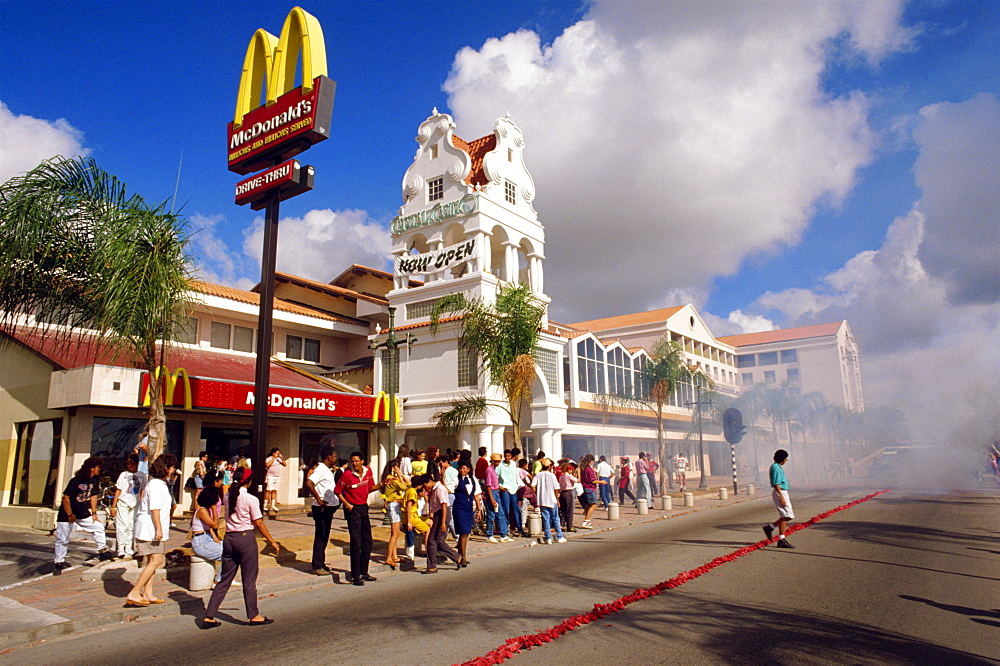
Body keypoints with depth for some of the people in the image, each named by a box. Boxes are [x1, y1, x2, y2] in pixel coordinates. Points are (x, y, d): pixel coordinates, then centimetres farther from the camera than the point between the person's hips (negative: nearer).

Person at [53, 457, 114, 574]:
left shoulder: (94, 480, -1)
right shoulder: (76, 481, -21)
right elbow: (66, 498, -19)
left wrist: (93, 513, 2)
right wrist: (70, 515, -16)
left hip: (83, 514, 6)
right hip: (67, 514, -6)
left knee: (99, 527, 0)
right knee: (62, 539, 1)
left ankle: (103, 551, 8)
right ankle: (59, 563, 14)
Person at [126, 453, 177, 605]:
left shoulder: (159, 483, 15)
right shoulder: (156, 485, -16)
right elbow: (154, 508, -22)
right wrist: (159, 529, -22)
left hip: (151, 529, 11)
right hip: (151, 529, -11)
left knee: (151, 561, 13)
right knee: (156, 560, -10)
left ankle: (147, 594, 18)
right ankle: (134, 593, -8)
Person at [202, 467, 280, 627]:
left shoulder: (228, 497, 3)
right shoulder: (251, 499, -13)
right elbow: (259, 523, -9)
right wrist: (272, 542, 0)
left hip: (229, 538, 6)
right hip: (246, 538, -6)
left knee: (225, 579, 13)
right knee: (249, 580, 6)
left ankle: (209, 617, 12)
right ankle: (253, 616, 18)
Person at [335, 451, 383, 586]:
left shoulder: (368, 471, -1)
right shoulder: (347, 474, -16)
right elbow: (337, 491, -8)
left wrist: (381, 485, -4)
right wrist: (347, 505, -15)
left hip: (364, 507, 6)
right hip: (353, 509, -6)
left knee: (367, 541, 12)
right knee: (356, 543, -7)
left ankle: (363, 572, 25)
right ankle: (355, 576, 2)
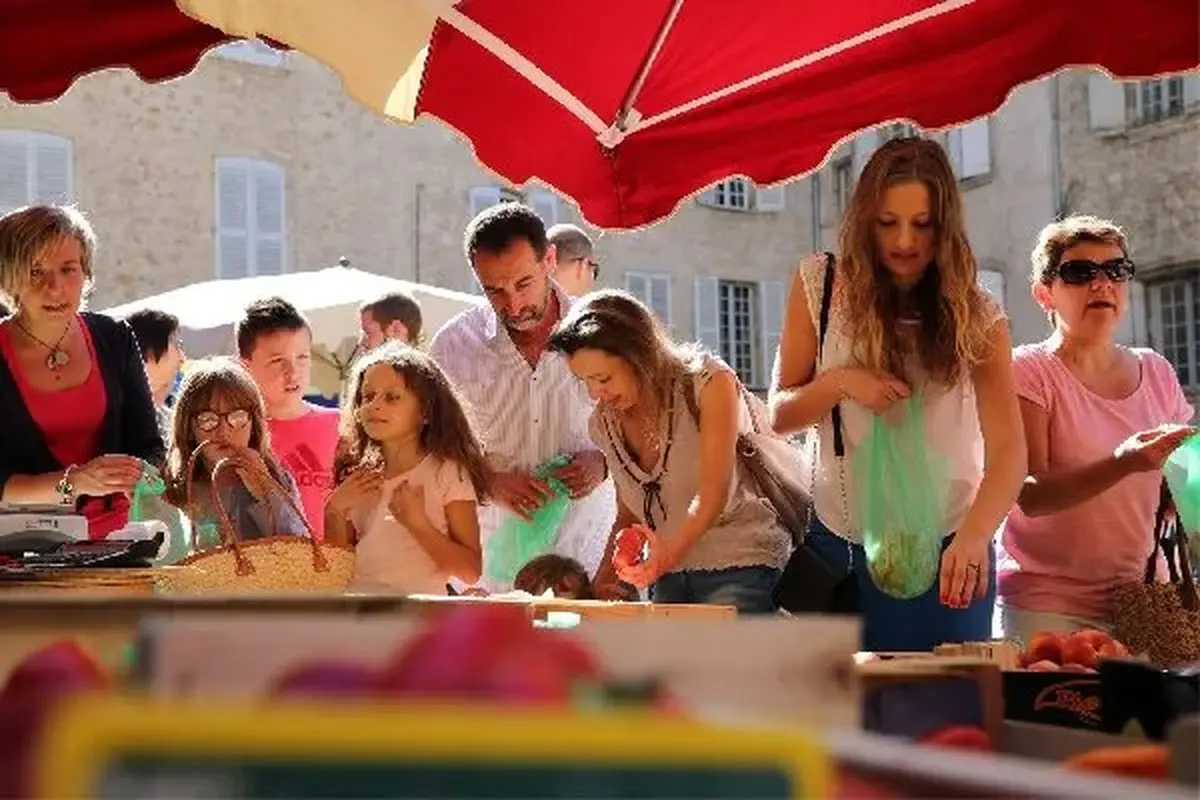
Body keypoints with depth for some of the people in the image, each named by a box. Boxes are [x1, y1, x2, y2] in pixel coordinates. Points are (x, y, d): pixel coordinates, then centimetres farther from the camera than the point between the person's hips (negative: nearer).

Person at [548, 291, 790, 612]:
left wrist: (670, 553, -38)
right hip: (667, 576, 6)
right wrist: (604, 579, -2)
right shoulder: (604, 423, 7)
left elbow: (713, 492, -21)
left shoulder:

* Directions: Reproduce every entry above word for word, leaving out the pictures.

* Response:
Body keypoints with depth for some of the people in the image, each named by a box. Boxes are [x1, y1, x2, y2] in pixel coordinates. Points are (x, y, d): pixel coordinates, then centimetres farther from the camera than the point between the person's hips (negative: nearer).

Person at [53, 457, 114, 574]:
left shoulder: (94, 480, -1)
right shoulder: (76, 481, -21)
right elbow: (66, 498, -19)
left wrist: (93, 513, 2)
right wrist: (70, 515, -16)
left hip: (83, 514, 6)
right hip: (67, 514, -6)
left knee: (99, 527, 0)
right knee: (62, 539, 1)
left ankle: (103, 551, 8)
right ankle: (59, 563, 14)
Person at [126, 453, 177, 605]:
left shoulder: (159, 483, 15)
right shoulder: (156, 485, -16)
right elbow: (154, 508, -22)
right wrist: (159, 529, -22)
left hip: (151, 529, 11)
right hip: (151, 529, -11)
left knee: (151, 561, 13)
right knee: (156, 560, -10)
left ankle: (147, 594, 18)
right ankle: (134, 593, -8)
Person at [202, 467, 280, 627]:
left shoulder: (228, 497, 3)
right shoulder: (251, 499, -13)
right elbow: (259, 523, -9)
right wrist: (272, 542, 0)
left hip: (229, 538, 6)
right hip: (246, 538, -6)
left knee: (225, 579, 13)
right knee: (249, 580, 6)
left ankle: (209, 617, 12)
right ankle: (253, 616, 18)
Person at [335, 451, 383, 586]:
left shoulder: (368, 471, -1)
right shoulder: (347, 474, -16)
right elbow: (337, 491, -8)
left wrist: (381, 485, -4)
right wrist: (347, 505, -15)
left hip: (364, 507, 6)
right hip: (353, 509, -6)
left knee: (367, 541, 12)
right knee: (356, 543, -7)
left ankle: (363, 572, 25)
right ankle: (355, 576, 2)
Body keypoints with depth for some of the people in the image, each named by a box. Boxes are [x1, y1, x2, y2] in pixel coordinates. Points are (x, y, d): pixel coordinates, then centimetres farther from the camera than the point between the person's hips (negative: nearer).

Person at [548, 291, 790, 612]:
left wrist: (670, 553, -38)
right hip: (667, 576, 6)
right wrist: (604, 579, -2)
right shoulder: (604, 423, 7)
left elbow: (713, 492, -21)
left shoulder:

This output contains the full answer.